- **Work instructions**
In the data, find the word "each" and copy out every line that has it.

- **Data for this task**
§ §

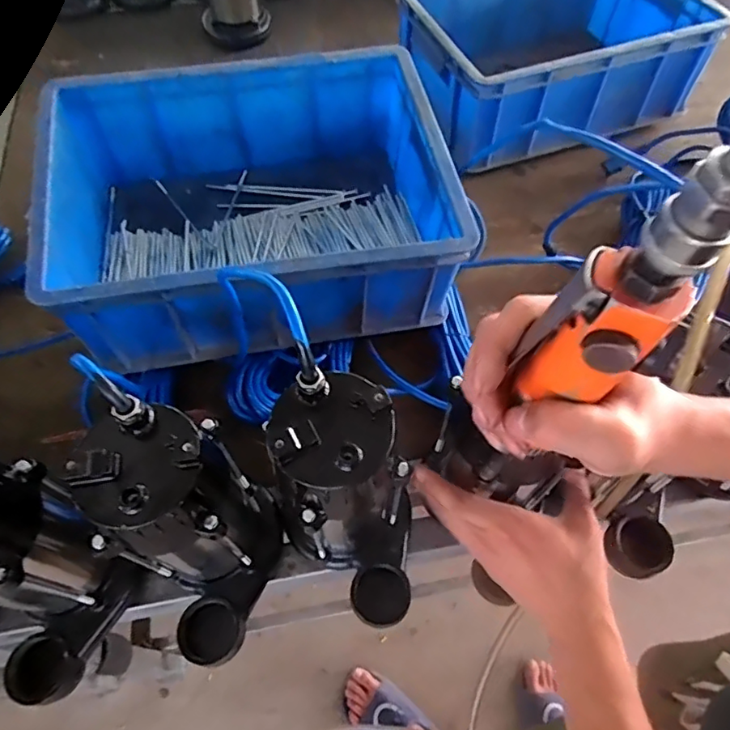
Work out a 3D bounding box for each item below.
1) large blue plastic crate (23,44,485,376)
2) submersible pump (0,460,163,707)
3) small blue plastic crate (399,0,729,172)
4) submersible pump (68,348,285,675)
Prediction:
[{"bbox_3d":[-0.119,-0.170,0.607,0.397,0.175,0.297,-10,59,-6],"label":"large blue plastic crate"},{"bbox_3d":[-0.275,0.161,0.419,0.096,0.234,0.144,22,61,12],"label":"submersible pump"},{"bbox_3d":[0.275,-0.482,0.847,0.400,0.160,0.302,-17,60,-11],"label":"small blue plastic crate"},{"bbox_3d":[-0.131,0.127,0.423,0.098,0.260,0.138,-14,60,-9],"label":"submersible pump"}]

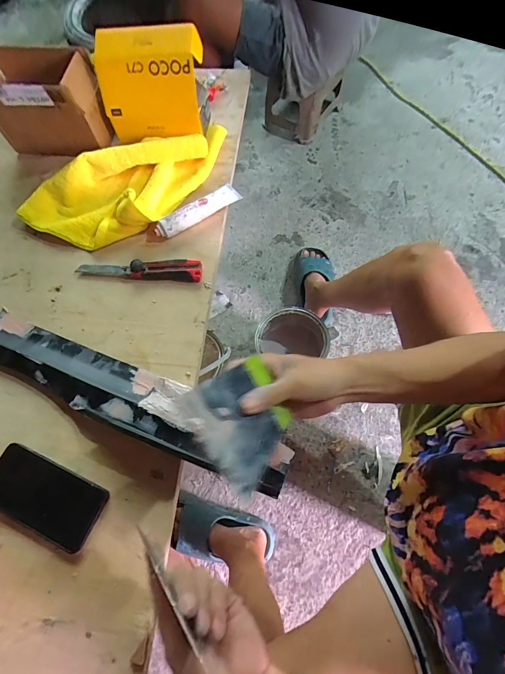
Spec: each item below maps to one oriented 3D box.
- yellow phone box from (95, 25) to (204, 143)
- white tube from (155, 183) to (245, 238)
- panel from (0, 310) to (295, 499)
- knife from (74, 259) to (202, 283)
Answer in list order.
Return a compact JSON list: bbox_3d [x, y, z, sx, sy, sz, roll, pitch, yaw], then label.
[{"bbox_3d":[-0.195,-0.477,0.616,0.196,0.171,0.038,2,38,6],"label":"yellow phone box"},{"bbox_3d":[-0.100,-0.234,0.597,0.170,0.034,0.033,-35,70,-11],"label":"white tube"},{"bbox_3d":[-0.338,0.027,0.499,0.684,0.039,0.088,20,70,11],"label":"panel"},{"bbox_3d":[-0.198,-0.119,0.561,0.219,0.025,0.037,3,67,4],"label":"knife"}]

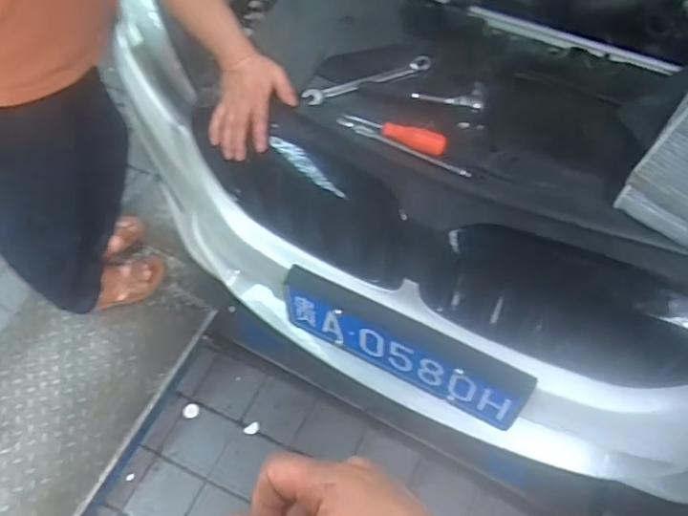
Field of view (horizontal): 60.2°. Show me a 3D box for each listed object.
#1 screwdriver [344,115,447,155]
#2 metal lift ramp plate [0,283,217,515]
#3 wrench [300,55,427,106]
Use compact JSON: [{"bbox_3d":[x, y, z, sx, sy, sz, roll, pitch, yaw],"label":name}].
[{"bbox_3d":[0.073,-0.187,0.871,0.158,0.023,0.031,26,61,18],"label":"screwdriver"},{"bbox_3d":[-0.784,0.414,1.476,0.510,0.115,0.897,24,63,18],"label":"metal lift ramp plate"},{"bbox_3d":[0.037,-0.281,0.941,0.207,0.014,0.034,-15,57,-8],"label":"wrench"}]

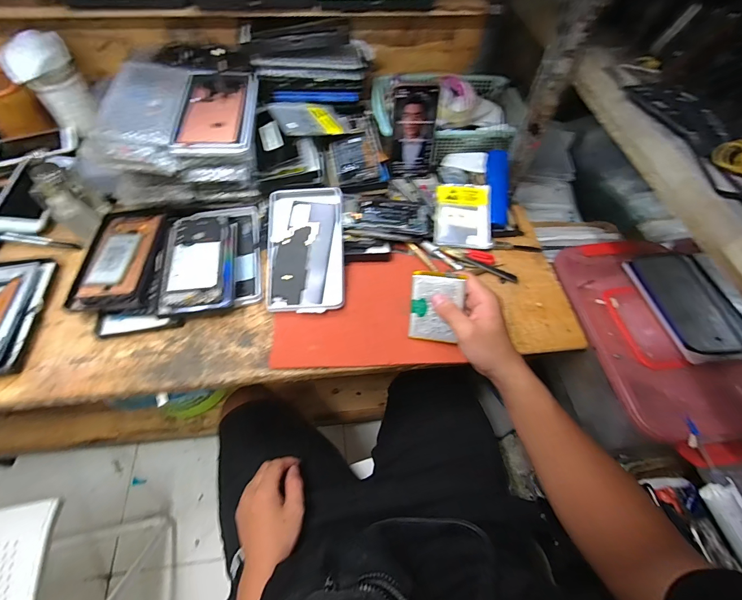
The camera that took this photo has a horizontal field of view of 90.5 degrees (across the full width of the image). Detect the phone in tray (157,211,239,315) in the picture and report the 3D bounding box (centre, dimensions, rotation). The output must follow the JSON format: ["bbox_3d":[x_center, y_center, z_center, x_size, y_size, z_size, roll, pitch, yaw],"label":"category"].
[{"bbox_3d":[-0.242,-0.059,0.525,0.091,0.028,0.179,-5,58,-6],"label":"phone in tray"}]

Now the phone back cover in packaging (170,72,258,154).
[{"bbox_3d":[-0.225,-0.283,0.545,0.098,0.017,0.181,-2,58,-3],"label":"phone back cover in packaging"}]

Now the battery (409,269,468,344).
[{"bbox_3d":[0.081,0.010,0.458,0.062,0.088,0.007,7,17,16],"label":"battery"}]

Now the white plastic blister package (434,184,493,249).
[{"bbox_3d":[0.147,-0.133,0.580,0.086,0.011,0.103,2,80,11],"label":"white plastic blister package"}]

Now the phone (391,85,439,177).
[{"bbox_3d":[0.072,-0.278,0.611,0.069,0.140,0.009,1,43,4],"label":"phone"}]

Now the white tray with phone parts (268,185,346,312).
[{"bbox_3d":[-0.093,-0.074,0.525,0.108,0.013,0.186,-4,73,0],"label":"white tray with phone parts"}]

§ §

- **Answer to this problem**
Work out a 3D bounding box for each item below.
Spec: each item below maps to one oriented 3D box.
Field of view (horizontal): 60.2°. Show me a 3D box for each listed object.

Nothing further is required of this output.